On the question of Belgium, the Tsar declared that he would like to mend his relations with Leopold, but ‘while there are Polish officers in the service of the king, that is completely impossible’. Exchanging views with Aberdeen, ‘not as an emperor with a minister, but as two gentlemen’, he explained his thinking, voicing his resentment of Western double standards against Russia:

The Poles were and still remain in rebellion against my rule. Would it be acceptable for a gentleman to take into service people who are guilty of rebellion against his friend? Leopold took these rebels under his protection. What would you say if I became the patron of [the Irish independence leader Daniel] O’Connell and thought of making him my minister?

When it came to France, Nicholas wanted Britain to join Russia in a policy of containment. Appealing to their mistrust of the French after the Napoleonic Wars, he told Peel and Aberdeen that France ‘should never be allowed again to create disorder and march its armies beyond its borders’. He hoped that with their common interests against France, Britain and Russia might become allies. ‘Through our friendly intercourse,’ he said with feeling, ‘I hope to annihilate the prejudices between our countries. For I value highly the opinion of Englishmen. As to what the French say of me, I care not. I spit on it.’10

Nicholas particularly played on Britain’s fear of France in the Middle East – the main subject of his talks with Peel and Aberdeen. ‘Turkey is a dying man,’ he told them.

We may endeavour to keep him alive, but we shall not succeed. He will, he must, die. That will be a critical moment. I foresee that I shall have to put my armies into motion and Austria must do the same. In this crisis I fear only France. What does she want? I expect her to make a move in many places: in Egypt, in the Mediterranean, and in the East. Remember the French expedition to Ancona [in 1832]? Why could they not undertake the same in Crete or Smyrna? And if they did wouldn’t the English mobilize their fleet? And so in these territories there would be the Russian and the Austrian armies, and all the ships of the English fleet. A major conflagration would become unavoidable.

The Tsar argued that the time had come for the European powers, led by Russia and Britain, to step in and manage a partition of the Turkish territories to avoid a chaotic scramble over their division, possibly involving national revolutions and a Continental war, when the Sultan’s empire finally collapsed. He impressed on Peel and Aberdeen his firm conviction that the Ottoman Empire would soon cave in and that Russia and Britain should act together to plan for that eventuality, if only to prevent the French from taking over Egypt and the eastern Mediterannean, a concern uppermost in British thinking at that time. As Nicholas told Peel,

I do not claim one inch of Turkish soil, but neither will I allow that any other, especially the French, shall have an inch of it … . We cannot now stipulate as to what shall be done with Turkey when she is dead. Such stipulations would only hasten her death. I shall therefore do all in my power to maintain the status quo. But we should keep the possible and eventual case of her collapse honestly and reasonably before our eyes. We ought to deliberate reasonably, and endeavour to come to a straightforward and honest understanding on the subject.11

Peel and Aberdeen were ready to agree on the need to plan ahead for the possible partition of the Ottoman Empire, but only when that need arose, and they did not see that yet. A secret memorandum containing the conclusions of the conversations was drafted by Brunov and agreed (though not signed) by Nicholas and Aberdeen.

**Given entries**
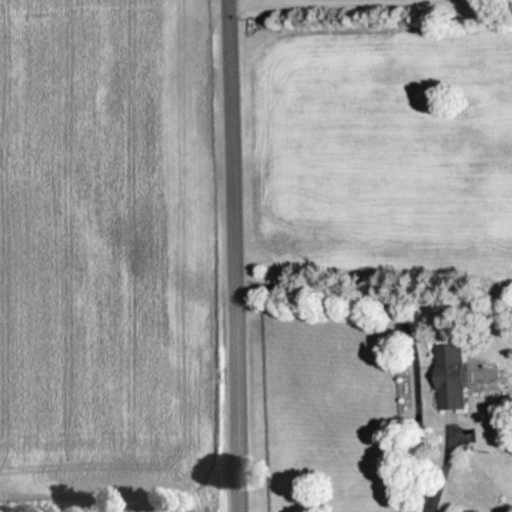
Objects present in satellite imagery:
road: (233, 255)
building: (454, 375)
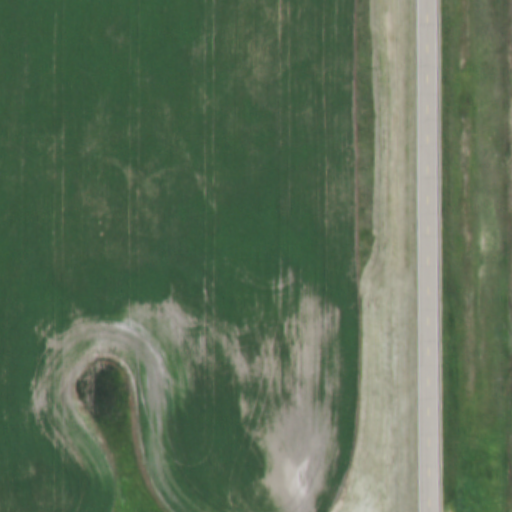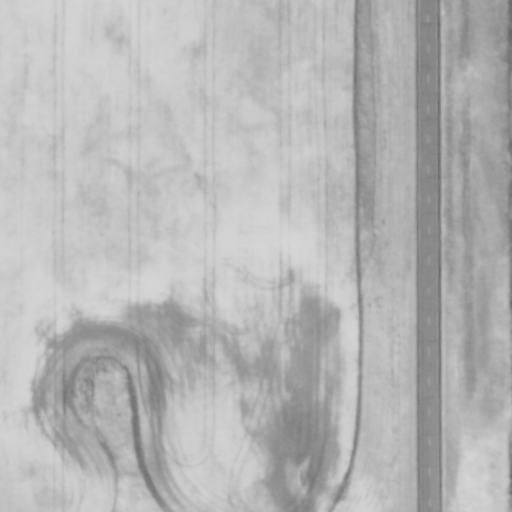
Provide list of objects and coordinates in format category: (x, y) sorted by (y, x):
road: (425, 256)
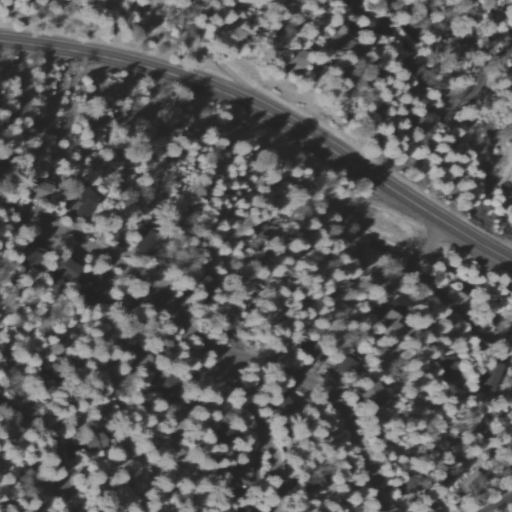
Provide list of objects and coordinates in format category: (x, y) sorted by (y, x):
building: (418, 25)
building: (340, 44)
building: (455, 49)
road: (442, 89)
road: (269, 115)
building: (82, 200)
road: (338, 229)
building: (66, 272)
road: (119, 275)
building: (92, 291)
building: (389, 326)
building: (347, 368)
building: (493, 377)
building: (371, 399)
road: (337, 401)
building: (280, 403)
road: (261, 432)
road: (60, 436)
building: (479, 485)
road: (503, 507)
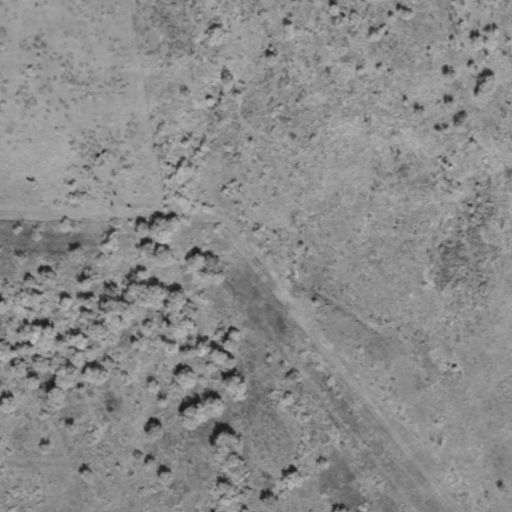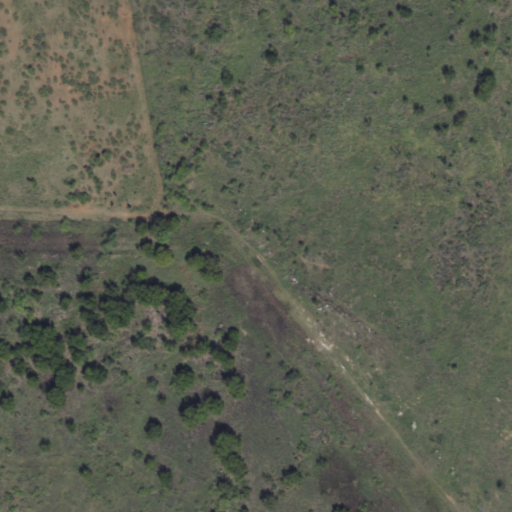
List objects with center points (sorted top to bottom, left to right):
road: (255, 303)
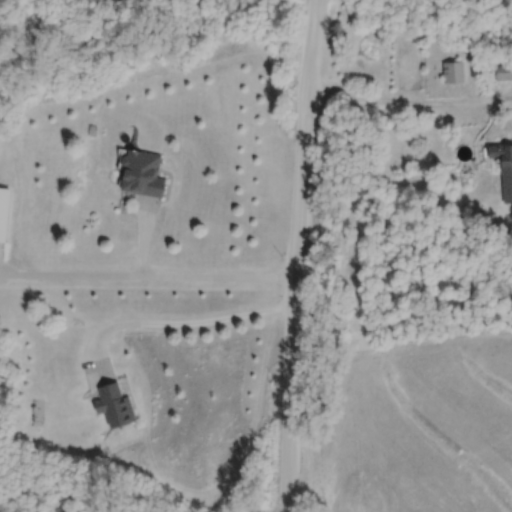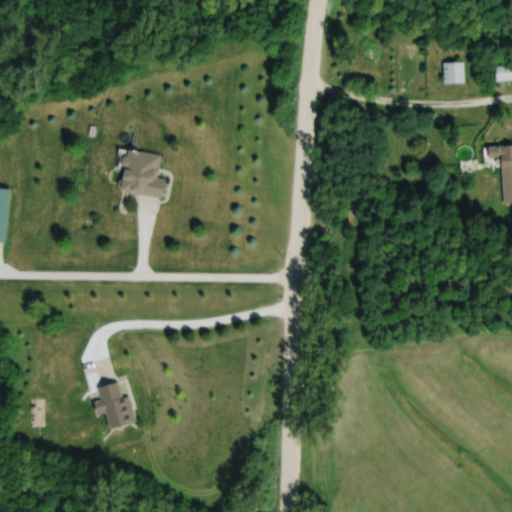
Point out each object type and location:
building: (454, 73)
building: (503, 73)
road: (416, 106)
building: (503, 168)
building: (141, 174)
building: (4, 214)
road: (296, 255)
road: (147, 280)
road: (183, 329)
building: (114, 406)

**Stated task**
Reproduce the excerpt on Nicholas's talks with Peel and Aberdeen from "Nicholas particularly played" to "would become unavoidable.", changing "fleet" to "navy" throughout. The records play no part in this work.

**Right answer**
Nicholas particularly played on Britain’s fear of France in the Middle East – the main subject of his talks with Peel and Aberdeen. ‘Turkey is a dying man,’ he told them.

We may endeavour to keep him alive, but we shall not succeed. He will, he must, die. That will be a critical moment. I foresee that I shall have to put my armies into motion and Austria must do the same. In this crisis I fear only France. What does she want? I expect her to make a move in many places: in Egypt, in the Mediterranean, and in the East. Remember the French expedition to Ancona [in 1832]? Why could they not undertake the same in Crete or Smyrna? And if they did wouldn’t the English mobilize their navy? And so in these territories there would be the Russian and the Austrian armies, and all the ships of the English navy. A major conflagration would become unavoidable.